Front-End electronics for CMS iRPC detectors

A new generation of resistive plate chambers, capable of withstanding high particle fluxes (up to $\rm 2000~Hz \cdot cm^{-2}$) and instrumented with precise timing readout electronics is proposed to equip two of the four high pseudorapidity stations of the CMS muon system. Double-gap RPC detectors, with each gap made of two $\rm 1.4~mm$ High Pressure Laminate electrodes and separated by a gas gap of the same thickness, are proposed. The new scheme reduces the amount of the avalanche charge produced by the passage of a charged particle through the detector. This improves the RPC rate capability by reducing the needed time to collect this charge. To keep the RPC efficiency high, a sensitive, low-noise and high time resolution front-end electronics is needed to cope with the lower charge signal of the new RPC. An ASIC called PETIROC that has all these characteristics has been selected to read out the stripes of new chambers.
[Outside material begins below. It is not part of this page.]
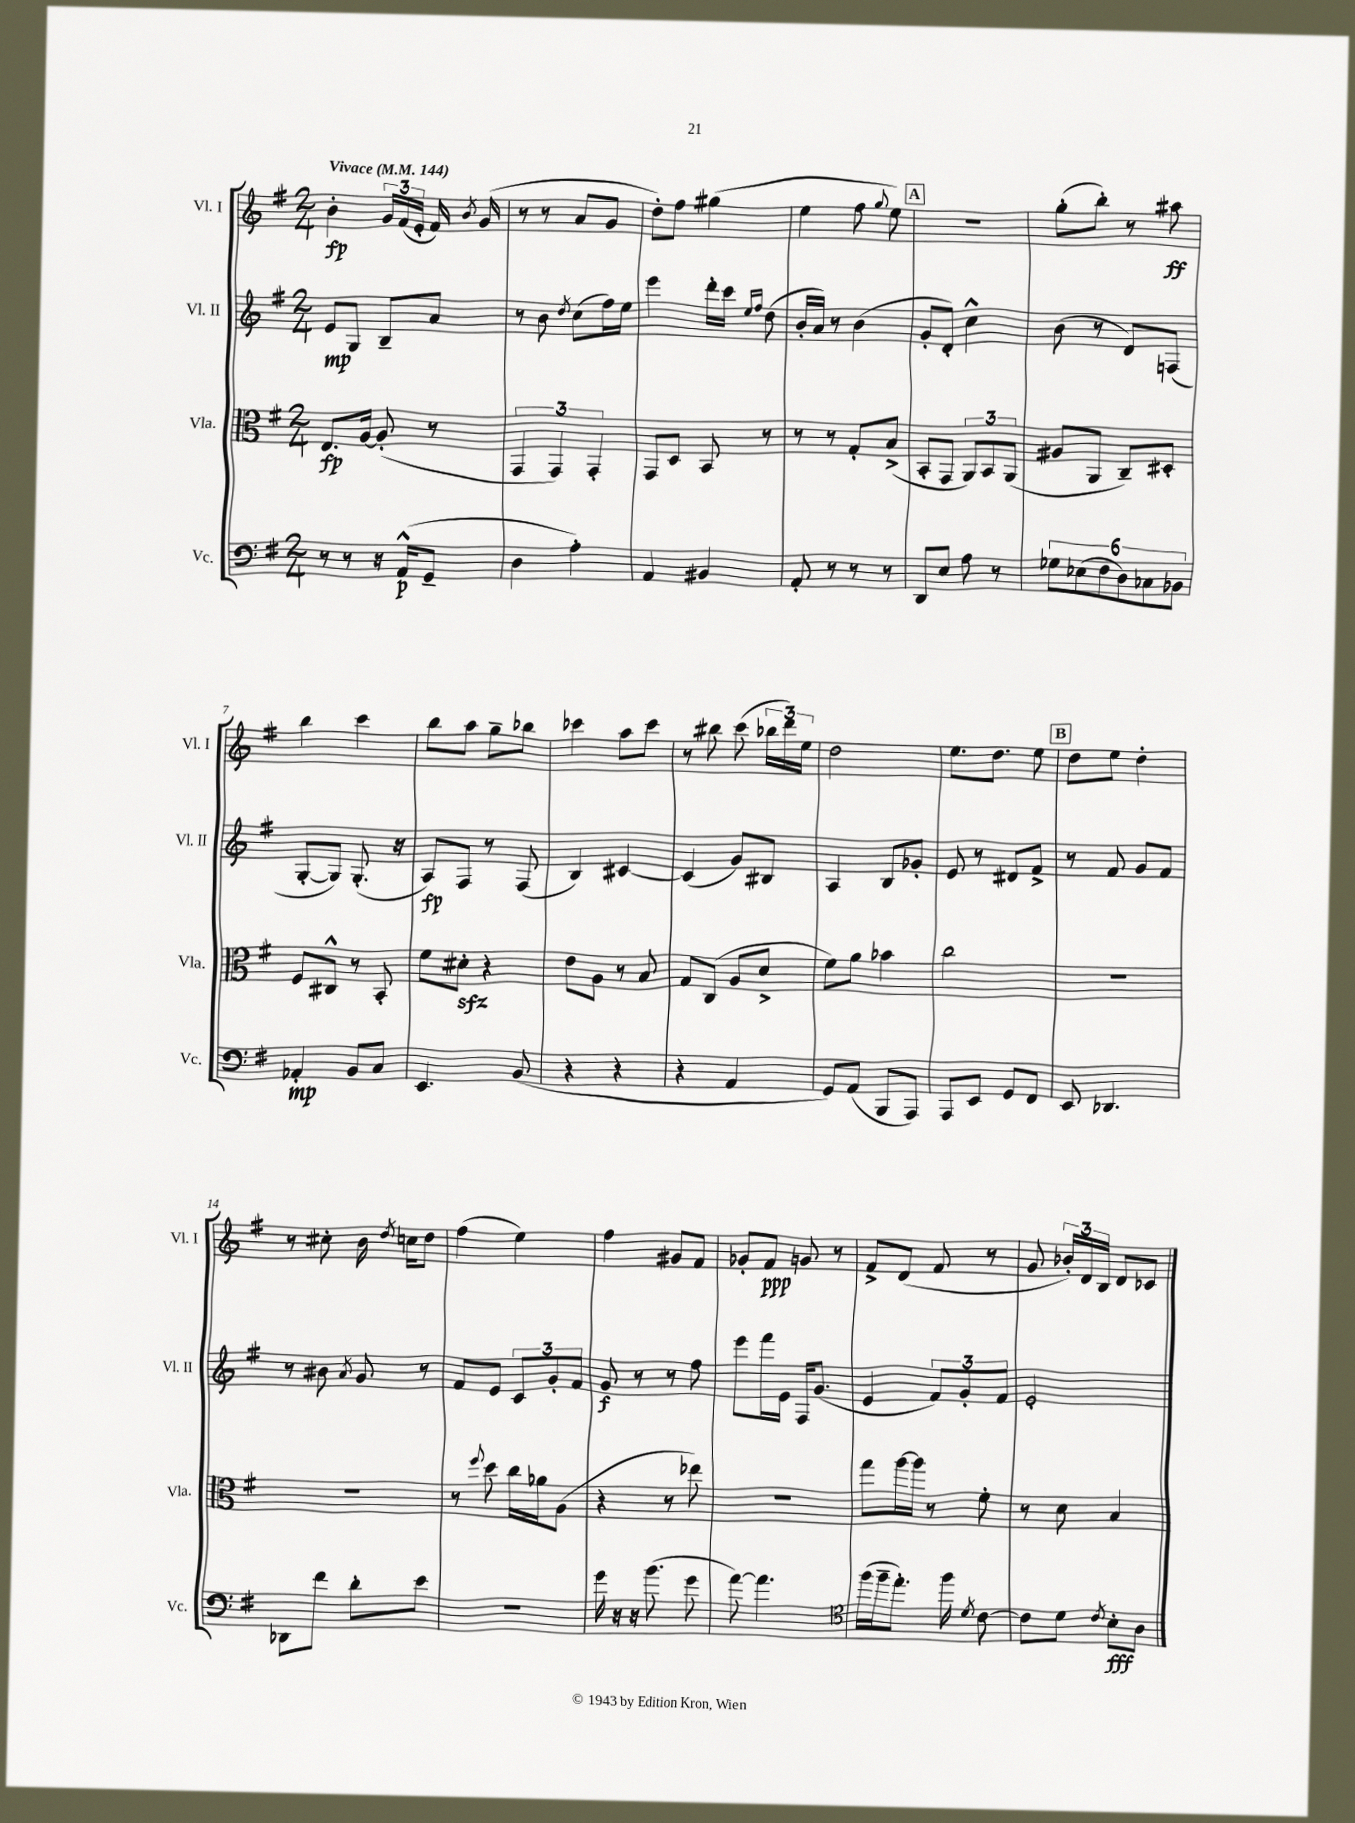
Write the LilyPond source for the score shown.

A thin ($\rm 0.6~mm$) printed circuit board, $\rm 160~cm$ long, equipped with pickup strips of $\rm 0.75~cm$ average pitch, will be inserted between the two new RPC's gaps. The strips will be read out from both ends, and the arrival time difference of the two ends will be used to determine the hit position along the strip. Results from the improved RPC equipped with the new readout system and exposed to muon beams in the high irradiation environment at the CERN GIF++ facility are presented for two versions of front-end electronics in this work.